И, к удивлению моему, я услышал от нее, что он еще раньше ее со двора ушел; значит, она — «чем свет», а он еще раньше.

- Ну, так теперь воротился?

- Нет-с, уж наверно не воротился, да и не воротится, может, и совсем, — проговорила она, смотря на меня тем самым вострым и вороватым глазом и точно так же не спуская его с меня, как в то уже описанное мною посещение, когда я лежал больной. Меня, главное, взорвало, что тут опять выступали их какие-то тайны и глупости и что эти люди, видимо, не могли обойтись без тайн и без хитростей.

- Почему вы сказали: наверно не воротится? Что вы подразумеваете? Он к маме пошел — вот и все!

- Н-не знаю-с.

- Да вы-то сами зачем пожаловали?

Она объявила мне, что теперь она от Анны Андреевны и что та зовет меня и непременно ждет меня сей же час, а то «поздно будет». Это опять загадочное словцо вывело меня уже из себя:

- Почему поздно? Не хочу я идти и не пойду! Не дам я мной опять овладеть! Наплевать на Ламберта — так и скажите ей, и что если она пришлет ко мне своего Ламберта, то я его выгоню в толчки— так и передайте ей!

Настасья Егоровна испугалась ужасно.

- Ах нет-с, — шагнула она ко мне, складывая руки ладошками и как бы умоляя меня, — вы уж повремените так спешить.
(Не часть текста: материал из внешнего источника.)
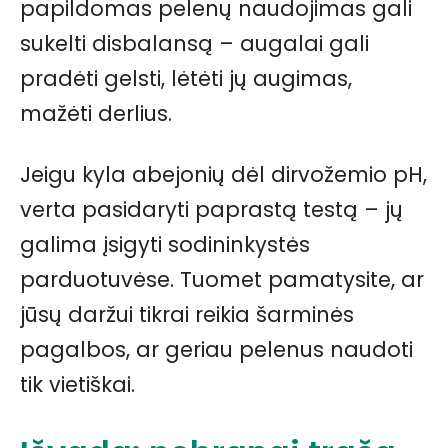
papildomas pelenų naudojimas gali
sukelti disbalansą – augalai gali
pradėti gelsti, lėtėti jų augimas,
mažėti derlius.
Jeigu kyla abejonių dėl dirvožemio pH,
verta pasidaryti paprastą testą – jų
galima įsigyti sodininkystės
parduotuvėse. Tuomet pamatysite, ar
jūsų daržui tikrai reikia šarminės
pagalbos, ar geriau pelenus naudoti
tik vietiškai.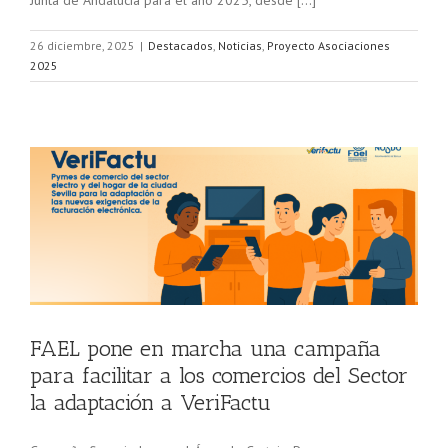
Junta de Andalucía para el año 2025, desde […]
26 diciembre, 2025
|
Destacados
,
Noticias
,
Proyecto Asociaciones
2025
5
FAEL pone en marcha una campaña
para facilitar a los comercios del Sector
la adaptación a VeriFactu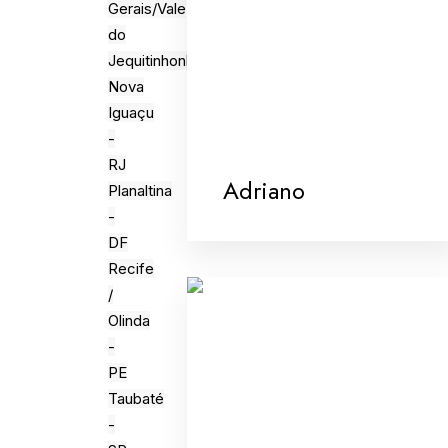
Gerais/Vale
do
Jequitinhonha
Nova
Iguaçu
-
RJ
Adriano
Planaltina
-
DF
Recife
/
Olinda
-
PE
Taubaté
-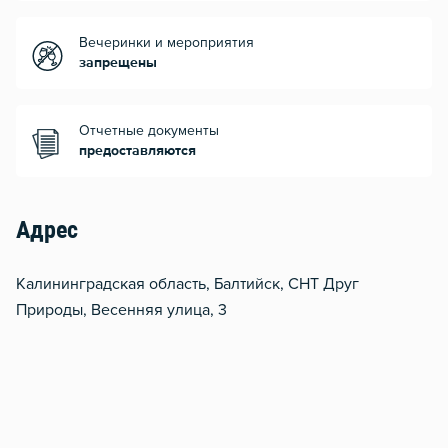
Вечеринки и мероприятия
запрещены
Отчетные документы
предоставляются
Адрес
Калининградская область, Балтийск, СНТ Друг
Природы, Весенняя улица, 3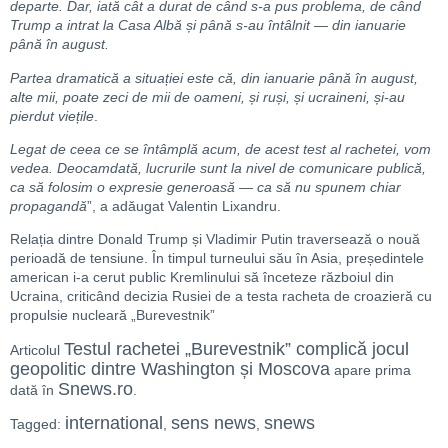
departe. Dar, iată cât a durat de când s-a pus problema, de când
Trump a intrat la Casa Albă și până s-au întâlnit — din ianuarie
până în august.
Partea dramatică a situației este că, din ianuarie până în august,
alte mii, poate zeci de mii de oameni, și ruși, și ucraineni, și-au
pierdut viețile
.
Legat de ceea ce se întâmplă acum, de acest test al rachetei, vom
vedea. Deocamdată, lucrurile sunt la nivel de comunicare publică,
ca să folosim o expresie generoasă — ca să nu spunem chiar
propagandă
”, a adăugat Valentin Lixandru.
Relația dintre Donald Trump și Vladimir Putin traversează o nouă
perioadă de tensiune. În timpul turneului său în Asia, președintele
american i-a cerut public Kremlinului să înceteze războiul din
Ucraina, criticând decizia Rusiei de a testa racheta de croazieră cu
propulsie nucleară „Burevestnik”
Testul rachetei „Burevestnik” complică jocul
Articolul
geopolitic dintre Washington și Moscova
apare prima
Snews.ro
dată în
.
international
sens news
snews
Tagged:
,
,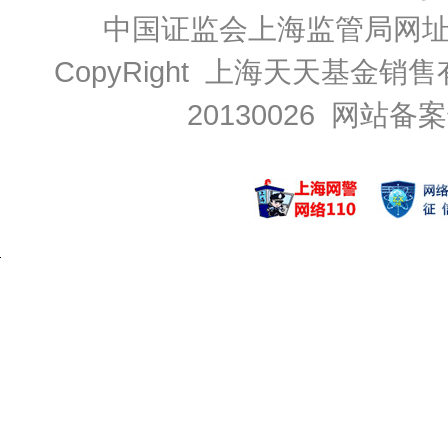
中国证监会上海监管局网
CopyRight 上海天天基金销售
20130026
网站备案号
Тут дело важное, для вас самих очень важное, для них тоже, и для Андрея Петровича, и для маменьки вашей, для всех… Вы уж посетите Анну Андреевну тотчас же, потому что они никак не могут более дожидаться… уж это я вас уверяю честью… а потом и решение примете.

Я глядел на нее с изумлением и отвращением.

- Вздор, ничего не будет, не приду! — вскричал я упрямо и с злорадством, — теперь — все по-новому! да и можете ли вы это понять? Прощайте, Настасья Егоровна, нарочно не пойду, нарочно не буду вас расспрашивать. Вы меня только сбиваете с толку. Не хочу я проникать в ваши загадки.

Но так как она не уходила и все стояла, то я, схватив шубу и шапку, вышел сам, оставив ее среди комнаты. В комнате же моей не было никаких писем и бумаг, да я и прежде никогда почти не запирал комнату, уходя. Но я не успел еще дойти до выходной двери, как с лестницы сбежал за мною, без шляпы и в вицмундире, хозяин мой, Петр Ипполитович.

- Аркадий Макарович! Аркадий Макарович!

- Вам что еще?

- А вы ничего не прикажете, уходя?

- Ничего.

Он смотрел на меня вонзающимся взглядом и с видимым беспокойством:

- Насчет квартиры, например-с?

- Что такое насчет квартиры? Ведь я вам в срок прислал деньги?

- Да нет-с, я не про деньги, — улыбнулся он вдруг длинной улыбкой и все продолжая вонзаться в меня взглядом.

- Да что с вами со всеми? — крикнул я наконец, почти совсем озверев, — вам-то еще чего?

Он подождал еще несколько секунд, все еще как бы чего-то от меня ожидая.

- Ну, значит, после прикажете… коли уж теперь стих не таков, — пробормотал он, еще длиннее ухмыляясь, — ступайте-с, а я и сам в должность.

Он убежал к себе по лестнице. Конечно, все это могло навести на размышления. Я нарочно не опускаю ни малейшей черты из всей этой тогдашней мелкой бессмыслицы, потому что каждая черточка вошла потом в окончательный букет, где и нашла свое место, в чем и уверится читатель. А что тогда они действительно сбивали меня с толку, то это — правда. Если я был так взволнован и раздражен, то именно заслышав опять в их словах этот столь надоевший мне тон интриг и загадок и напомнивший мне старое. Но продолжаю.

Дома Версилова не оказалось, и ушел он действительно чем свет. «Конечно — к маме», — стоял я упорно на своем. Няньку, довольно глупую бабу, я не расспрашивал, а кроме нее, в квартире никого не было. Я побежал к маме и, признаюсь, в таком беспокойстве, что на полдороге схватил извозчика. У мамы его со вчерашнего вечера не было. С мамой были лишь Татьяна Павловна и Лиза. Лиза, только что я вошел, стала собираться уходить.